While in Borno state, we visited some of the hot zones in Gajigani, and Konduga amongst others, where the troops work under hostile environment and harsh weather conditions. It is not for the lilly-livered nor is it for show and entertainment purposes because it places not only his life but those around him in danger. I could recall how scary it was, while driving from Borno through the lonely and dangerous routes to Damaturu, Yobe state where we also passed a night.
Even though I was with heavily armed, combat ready and highly alert army convoy, I still felt vulnerable that any ambush could prove deadly. Not only was I worried but yet determined for the duty call, my family is even more worried and you can imagine the families left behind by these committed officers who are not in any way immune to bullets. It was therefore, in that state of combat readiness and war mood that we left to Jigawa and later to attend the Passing Out Parade of 73 Regular Recruits Intake of Depot Nigerian Army, Zaria in kaduna state.
It is even to the credit of the military and dangerously so that they were patient for over 30 minutes, while negotiating the right of passage with the Islamic Movement of Nigeria Shiites whose followers practically placed Buratai and his men under siege.
No matter how you might view it, that singular act of laying siege on the COAS for almost an hour is a dangerous provocation.
He is the symbol of the army, the number one man and any threat to him is not just a threat to the Nigerian army but symbolically to the national security. Also, experience has shown that he could be ambushed and shot within the period the siege lasted. It could also be recalled that Buratai had earlier survived an ambush, when his convoy was attacked in Borno state. Therefore, the natural instinct was to break the Shiite siege even with minimal collateral damages.

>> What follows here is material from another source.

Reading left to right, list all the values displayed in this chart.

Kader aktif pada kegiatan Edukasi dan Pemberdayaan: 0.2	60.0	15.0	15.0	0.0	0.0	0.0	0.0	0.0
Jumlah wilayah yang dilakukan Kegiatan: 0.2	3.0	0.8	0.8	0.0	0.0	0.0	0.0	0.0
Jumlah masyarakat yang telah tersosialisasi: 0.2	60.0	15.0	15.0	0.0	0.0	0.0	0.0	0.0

Even though, I have tried to understand why the military acted the way they did in the first instance but one could not help but wonder what must have necessitated the deadly carnage that followed, leading to the destruction of lives and properties of the Shiites. I heard from some sources that there was intelligence report alleging that the shiites were in possession of stockpile of arms and possibly planning an attack against security and state institutions, prompting the pre-emptive strike.
However, I still feel the second wave of the military retaliation was an unwarranted overkill and unlike the first, which was to break the siege. At worst, that operation required police action first and then the military could be involved only in a situation the police were successfully challenged or repelled by a superior fire power. Anyway, the Army authorities have elected not to speak further on the issue until the judicial inquiry to address the incident conclude their work.
Similarly, the military have been reportedly involved in two separate confrontations with the IPOB members in the commercial city of Onitsha, Anambra State, leading to the death of some of them. However, the questions are: Were the Shiite and IPOB members armed or found to have attacked any state institution in a calculated or impulsive manner?
Did they ever overpower the Police to require the involvement of the military? Are the military permitted and required to use live bullets against own citizens who have not deliberately carried arms against the state?
These are questions begging for an answer as we try to resolve the volatile situation.